[Page extract]:
───
Single by Duran Duran
- B-side: "Faith in This Colour"; "Careless Memories";
- Released: 14 March 1983 (UK); May 1983 (US);
- Recorded: December 1982
- Studio: Good Earth (London)
- Genre: New pop;
- Length: 4:11 (single version); 4:26 (music video version); 6:43 (Monster mix);
- Label: EMI; Capitol;
- Songwriters: Simon Le Bon; John Taylor; Roger Taylor; Andy Taylor; Nick Rhodes;
- Producers: Duran Duran; Ian Little;

Duran Duran singles chronology
| "Rio" (1982) | "Is There Something I Should Know?" (1983) | "Union of the Snake" (1983) |

Alternative cover
- 12" Monster mix sleeve

Music video
- "Is There Something I Should Know?" on YouTube

= Is There Something I Should Know? =

"Is There Something I Should Know?" is the eighth single by the English pop rock band Duran Duran, released on 14 March 1983.

The song was released as a stand-alone single and became the band's first UK number one record. It debuted in the number one position on the UK Singles Chart on 26 March 1983. The single also had great success in America, where it was released in late May. The song reached number four on the US Billboard Hot 100 on 6 August 1983 and sold more than a million copies. As of October 2021, "Is There Something I Should Know?" is the eleventh most streamed Duran Duran song in the UK.

==Recording==
"Is There Something I Should Know?" was recorded at Tony Visconti's Good Earth Studios in Soho, London with producer Ian Little, who was recommended to Duran Duran by Roxy Music's Phil Manzanera. Eventually, the song would undergo several rounds of mixing due to a lack of compression on the drums as Little asserted: one mix was done at Good Earth, one at Eel Pie Studios, one at the Gallery and one at the Power Station in New York with Bob Clearmountain. Keyboardist Nick Rhodes remembered being present most of the night during the mix with Clearmountain and leaving the next day thinking the band had something special on their hands. But upon reflection some days later, it was decided that despite being what they considered a "beautiful mix", it was a little too soft for the sound they were trying to achieve for the record. So the final mix would be done with producer Alex Sadkin (who'd be brought in to produce the band's next album alongside Little, Seven and the Ragged Tiger) and Phil Thornalley at RAK Studios, London, who replaced the drums with samples triggered via AMS delay units. According to Rhodes, the pulsing keyboard sound is from a Roland Jupiter-8 synth, while the Prophet-5 was used for a small melodic part.

==Critical reception==
In its contemporary review of the song, Cash Box praised "the upbeat arrangement, clear production and lustrous vocals." David Hepworth of Smash Hits just noticed that producer change lead to "more pronounced rock group sound" and expressed displeasure with impossibility to do something "with an overly-strained chorus." In a retrospective review of the song, AllMusic journalist Donald A. Guarisco wrote that the lyrics "deal with a difficult romantic relationship in rather obtuse terms." Guarisco highlighted what he described as "odd turns of phrase" in the lyrics, such as: "and fiery demons all dance when you walk through that door/Don't say you're easy on me 'cause you're about as easy as a nuclear war."
───
[Action item A]:
Copy out the records from the line with "What is the total" up to and including the line with "What is the maximum value shown in the chart?", keeping every line the same.

[Records supplied]:
───
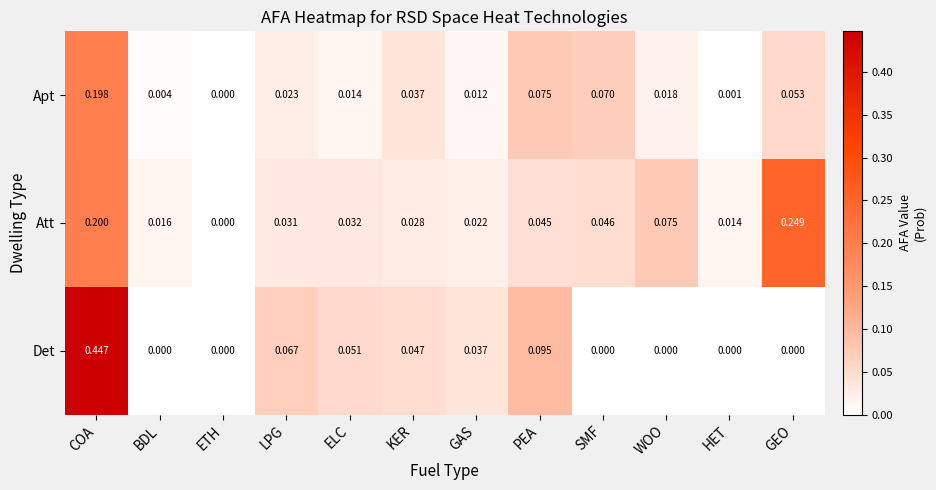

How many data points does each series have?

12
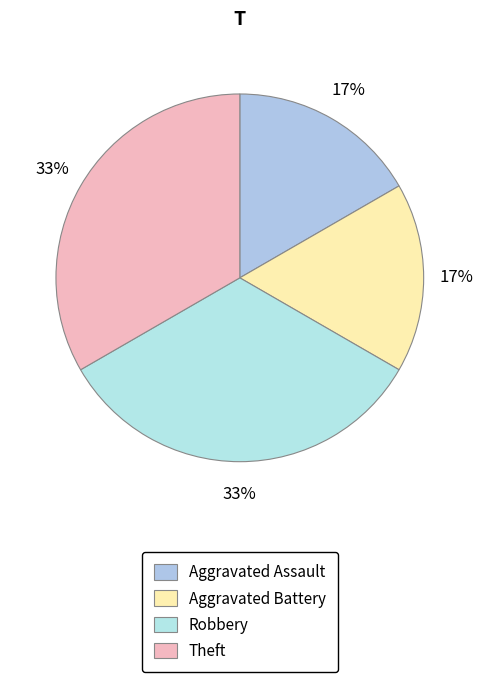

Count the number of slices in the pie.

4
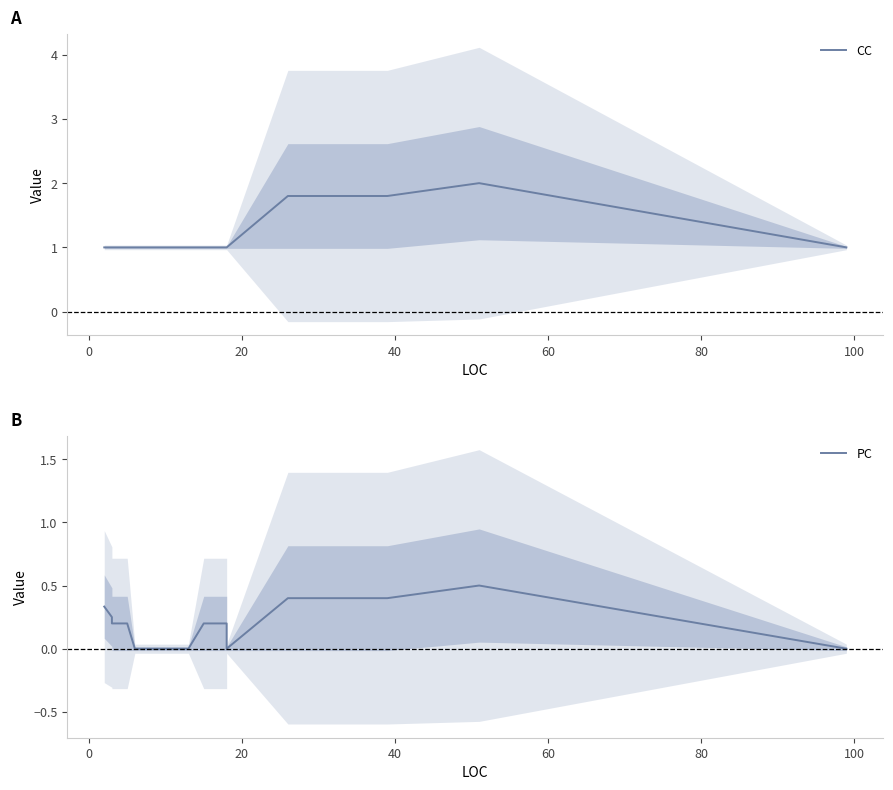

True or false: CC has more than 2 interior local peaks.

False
───
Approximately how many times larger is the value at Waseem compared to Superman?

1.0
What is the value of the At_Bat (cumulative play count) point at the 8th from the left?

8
───
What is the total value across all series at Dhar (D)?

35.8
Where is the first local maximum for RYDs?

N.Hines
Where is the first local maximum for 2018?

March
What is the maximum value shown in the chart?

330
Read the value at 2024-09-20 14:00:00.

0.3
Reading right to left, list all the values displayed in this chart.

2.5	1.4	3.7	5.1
───
[Action item B]:
According to the song article, on what date did the single debut at number one on the UK Singles Chart?

[Written answer A]:
What is the total value across all series at Dhar (D)?

35.8
Where is the first local maximum for RYDs?

N.Hines
Where is the first local maximum for 2018?

March
What is the maximum value shown in the chart?

[Written answer B]:
26 March 1983.